_Provided passage_.
Hi, I'm new
Posted June 21st, 2009 by mopatop
Hi there,
I am a 25 year old female. I have been skin picking since I was roughly 10. I have bad icepick scars and I am embarassed. I joined here today because I picked my skin so bad today that I would like to quit my job. I feel as though I can't live normally with the face I have.
I am writing to ask if any of you have had success with therapy, particularly cbt or another targeted therapy. I have had therapy for many years but most of my psychologists seemed to want to skirt over the issue of skin picking and not really address it - admittedly I have a lot of other things going on but I want desperately to stop. If anyone in the Montreal, QC area can recommend a therapist that would also be especially helpful. I feel overwhelmed by the sea of self-help literature available and I don't know if I can help myself on my own. I'm exhausted.

_What the task requires_. In the forum post about skin picking, at roughly what age did the writer start picking?

_Data shown_.
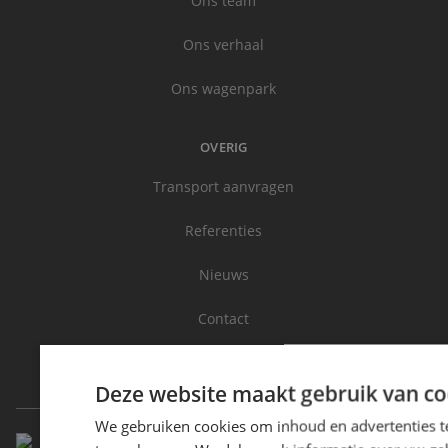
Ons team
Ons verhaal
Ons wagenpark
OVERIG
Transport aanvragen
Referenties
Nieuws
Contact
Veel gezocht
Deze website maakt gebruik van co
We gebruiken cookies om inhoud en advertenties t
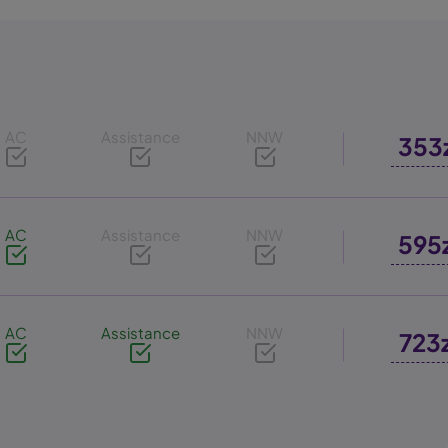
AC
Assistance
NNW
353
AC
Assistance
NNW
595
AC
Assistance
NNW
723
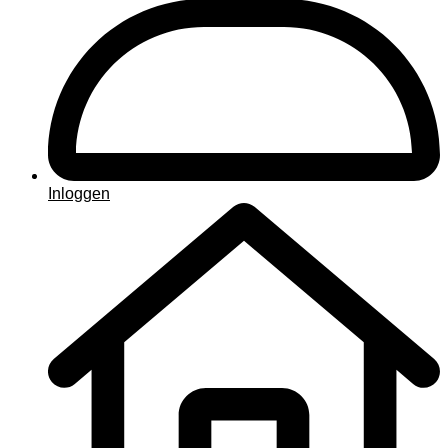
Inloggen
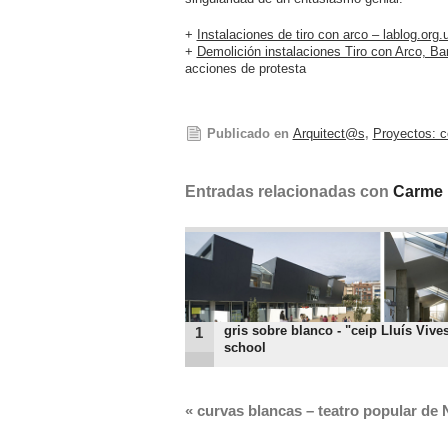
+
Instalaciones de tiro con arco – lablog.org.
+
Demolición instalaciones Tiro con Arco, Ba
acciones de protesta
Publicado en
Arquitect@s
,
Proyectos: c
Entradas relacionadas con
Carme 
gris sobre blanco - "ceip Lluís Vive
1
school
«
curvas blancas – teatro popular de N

_Answer to the problem_. At roughly 10 years old.